[Dataset entries]
□ □ □ □

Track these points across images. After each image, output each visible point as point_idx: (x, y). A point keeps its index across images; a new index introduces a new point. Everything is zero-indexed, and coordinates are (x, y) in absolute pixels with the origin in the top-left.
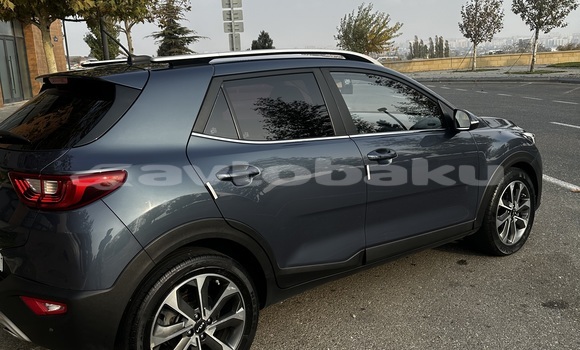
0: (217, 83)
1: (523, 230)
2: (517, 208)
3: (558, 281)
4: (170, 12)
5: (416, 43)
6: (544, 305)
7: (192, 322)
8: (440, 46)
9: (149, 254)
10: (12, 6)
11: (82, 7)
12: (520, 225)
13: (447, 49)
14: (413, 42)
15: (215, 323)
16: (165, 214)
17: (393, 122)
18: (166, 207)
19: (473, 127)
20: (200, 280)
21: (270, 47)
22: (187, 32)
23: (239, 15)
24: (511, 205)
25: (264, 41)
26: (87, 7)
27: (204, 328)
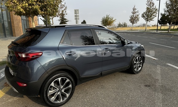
0: (66, 32)
1: (141, 68)
2: (139, 63)
3: (148, 80)
4: (62, 15)
5: (119, 24)
6: (145, 86)
7: (58, 89)
8: (125, 24)
9: (47, 73)
10: (25, 12)
11: (41, 13)
12: (140, 67)
13: (127, 25)
14: (119, 23)
15: (64, 89)
16: (54, 62)
17: (112, 42)
18: (54, 60)
19: (128, 44)
20: (60, 79)
21: (85, 23)
22: (66, 20)
23: (78, 16)
24: (137, 62)
25: (84, 22)
26: (42, 13)
27: (61, 90)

□ □ □ □

[Exercise directions]
Reproduce the entries above exactly. Do not include the images.

[Expected answer]
Track these points across images. After each image, output each visible point as point_idx: (x, y). A point keeps its index across images; a new index introduces a new point. Everything is zero-indexed, and coordinates are (x, y) in absolute pixels with the origin in the top-left.
0: (217, 83)
1: (523, 230)
2: (517, 208)
3: (558, 281)
4: (170, 12)
5: (416, 43)
6: (544, 305)
7: (192, 322)
8: (440, 46)
9: (149, 254)
10: (12, 6)
11: (82, 7)
12: (520, 225)
13: (447, 49)
14: (413, 42)
15: (215, 323)
16: (165, 214)
17: (393, 122)
18: (166, 207)
19: (473, 127)
20: (200, 280)
21: (270, 47)
22: (187, 32)
23: (239, 15)
24: (511, 205)
25: (264, 41)
26: (87, 7)
27: (204, 328)
0: (66, 32)
1: (141, 68)
2: (139, 63)
3: (148, 80)
4: (62, 15)
5: (119, 24)
6: (145, 86)
7: (58, 89)
8: (125, 24)
9: (47, 73)
10: (25, 12)
11: (41, 13)
12: (140, 67)
13: (127, 25)
14: (119, 23)
15: (64, 89)
16: (54, 62)
17: (112, 42)
18: (54, 60)
19: (128, 44)
20: (60, 79)
21: (85, 23)
22: (66, 20)
23: (78, 16)
24: (137, 62)
25: (84, 22)
26: (42, 13)
27: (61, 90)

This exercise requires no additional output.